La città di Tuszyn, nella Polonia centrale, ha deciso di impedire la creazione di un parco di divertimenti dedicato a Winnie the Pooh. Il motivo ha dell'assurdo: le autorità cittadine si dicono preoccupate dalla dubbia sessualità dell'orsetto, per non parlare di come «non dispone di un guardaroba completo. È mezzo nudo ed è qualcosa che è del tutto inappropriato per i bambini».
Morale della favola, il parco è stato dedicato all'orso polacco Uszatek, completamente sconosciuto al mondo ma molto attento a non mostrarsi mai senza pantaloni.
La morbosità dei politici polacchi si è spinta anche a sostenere che «non indossa le mutande perché non ha un sesso. È un ermafrodita» o che «per più di 60 anni l'autore ha tagliato i testicoli di Pooh con una lama di rasoio, perché ha avuto un problema con la sua identità». Insomma... l'orsetto sarebbe stato apprezzato maggiormente se avesse avuto i genitali in bella mostra, magari esibiti dinnanzi ai bambini. C'è poi da chiedersi che diranno di Paperino o Zio Peperone, dato che anche l'intera famiglia dei paperi non indossa pantaloni (e manco esibisce i propri genitali!).

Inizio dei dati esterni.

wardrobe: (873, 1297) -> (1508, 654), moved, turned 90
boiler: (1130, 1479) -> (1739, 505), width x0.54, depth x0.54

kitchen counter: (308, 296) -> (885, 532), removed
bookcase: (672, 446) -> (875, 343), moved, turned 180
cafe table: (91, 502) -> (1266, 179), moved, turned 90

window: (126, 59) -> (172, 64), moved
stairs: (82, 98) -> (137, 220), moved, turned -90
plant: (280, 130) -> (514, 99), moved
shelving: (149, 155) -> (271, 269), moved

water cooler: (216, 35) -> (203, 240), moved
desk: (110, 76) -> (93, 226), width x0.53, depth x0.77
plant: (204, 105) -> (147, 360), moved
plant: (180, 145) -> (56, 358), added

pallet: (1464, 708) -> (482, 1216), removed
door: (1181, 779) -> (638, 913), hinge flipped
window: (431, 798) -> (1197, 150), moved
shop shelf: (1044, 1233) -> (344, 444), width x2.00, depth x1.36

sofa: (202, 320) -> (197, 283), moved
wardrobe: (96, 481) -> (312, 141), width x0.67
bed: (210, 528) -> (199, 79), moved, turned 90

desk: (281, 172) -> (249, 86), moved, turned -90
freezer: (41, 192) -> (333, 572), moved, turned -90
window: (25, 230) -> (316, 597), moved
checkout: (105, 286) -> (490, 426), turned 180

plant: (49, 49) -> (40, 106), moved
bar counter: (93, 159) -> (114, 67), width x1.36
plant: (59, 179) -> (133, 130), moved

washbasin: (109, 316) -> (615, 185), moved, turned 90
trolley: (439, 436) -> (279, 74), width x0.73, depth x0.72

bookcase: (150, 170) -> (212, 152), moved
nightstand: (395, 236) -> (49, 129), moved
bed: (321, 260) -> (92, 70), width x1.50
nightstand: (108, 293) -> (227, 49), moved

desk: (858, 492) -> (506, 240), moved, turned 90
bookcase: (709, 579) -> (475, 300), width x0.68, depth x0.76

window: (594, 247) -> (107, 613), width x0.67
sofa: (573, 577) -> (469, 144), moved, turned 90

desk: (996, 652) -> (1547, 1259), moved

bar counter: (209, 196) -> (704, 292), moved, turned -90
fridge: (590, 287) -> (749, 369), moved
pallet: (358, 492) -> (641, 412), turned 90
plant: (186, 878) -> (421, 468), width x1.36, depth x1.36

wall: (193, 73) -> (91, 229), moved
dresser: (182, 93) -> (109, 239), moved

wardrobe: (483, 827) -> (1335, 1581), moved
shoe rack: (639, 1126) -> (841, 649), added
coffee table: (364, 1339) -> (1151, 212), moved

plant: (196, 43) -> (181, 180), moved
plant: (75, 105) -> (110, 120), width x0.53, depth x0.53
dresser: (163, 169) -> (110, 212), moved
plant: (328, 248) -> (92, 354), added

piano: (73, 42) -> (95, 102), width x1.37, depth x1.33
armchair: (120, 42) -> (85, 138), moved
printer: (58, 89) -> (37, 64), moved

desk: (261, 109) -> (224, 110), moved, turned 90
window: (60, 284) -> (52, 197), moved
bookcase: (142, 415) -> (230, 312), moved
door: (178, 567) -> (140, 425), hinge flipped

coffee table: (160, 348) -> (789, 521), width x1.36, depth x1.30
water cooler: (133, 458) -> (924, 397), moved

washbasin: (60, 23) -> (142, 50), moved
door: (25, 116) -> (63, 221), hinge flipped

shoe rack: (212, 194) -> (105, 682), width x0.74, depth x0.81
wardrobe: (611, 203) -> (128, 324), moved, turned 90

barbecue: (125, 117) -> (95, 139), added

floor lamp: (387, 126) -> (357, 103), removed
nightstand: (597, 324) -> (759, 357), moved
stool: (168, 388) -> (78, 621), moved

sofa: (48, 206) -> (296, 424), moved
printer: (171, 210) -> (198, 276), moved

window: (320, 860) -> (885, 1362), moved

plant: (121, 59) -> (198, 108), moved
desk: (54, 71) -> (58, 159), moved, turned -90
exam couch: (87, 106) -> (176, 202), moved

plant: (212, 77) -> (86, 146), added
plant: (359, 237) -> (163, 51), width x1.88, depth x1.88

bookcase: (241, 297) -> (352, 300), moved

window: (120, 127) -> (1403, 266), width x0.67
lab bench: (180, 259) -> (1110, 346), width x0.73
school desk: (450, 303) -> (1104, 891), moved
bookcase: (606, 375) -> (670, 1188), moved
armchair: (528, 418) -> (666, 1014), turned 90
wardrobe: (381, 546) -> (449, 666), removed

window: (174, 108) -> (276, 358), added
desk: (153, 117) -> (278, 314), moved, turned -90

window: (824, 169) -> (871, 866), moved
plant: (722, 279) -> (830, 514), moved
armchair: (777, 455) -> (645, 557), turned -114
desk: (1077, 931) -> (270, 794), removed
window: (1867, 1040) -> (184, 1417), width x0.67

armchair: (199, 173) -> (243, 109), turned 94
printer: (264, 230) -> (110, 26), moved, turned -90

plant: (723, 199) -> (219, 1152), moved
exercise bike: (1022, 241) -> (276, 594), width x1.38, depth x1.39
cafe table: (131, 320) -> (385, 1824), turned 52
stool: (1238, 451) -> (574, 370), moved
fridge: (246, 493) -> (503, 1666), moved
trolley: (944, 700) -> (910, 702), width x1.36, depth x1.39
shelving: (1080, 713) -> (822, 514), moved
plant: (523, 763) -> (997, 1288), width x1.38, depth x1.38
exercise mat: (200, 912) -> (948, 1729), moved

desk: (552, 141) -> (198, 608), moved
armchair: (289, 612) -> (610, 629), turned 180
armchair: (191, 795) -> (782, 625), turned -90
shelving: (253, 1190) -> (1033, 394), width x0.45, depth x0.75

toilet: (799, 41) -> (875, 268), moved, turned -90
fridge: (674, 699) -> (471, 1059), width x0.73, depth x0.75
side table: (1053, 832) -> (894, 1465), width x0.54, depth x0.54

Ma in fondi si parla di Polonia, lo stato che sette anni fa avviò un'istruttoria per verificare la sessualità del Teletubbies Tinky Winky... il tutto senza che a nessuno di questi illuminati politici venisse in mente di approfondire l'unico vero problema: non è normale guardare Winnie the Pooh e pensare ai suoi genitali!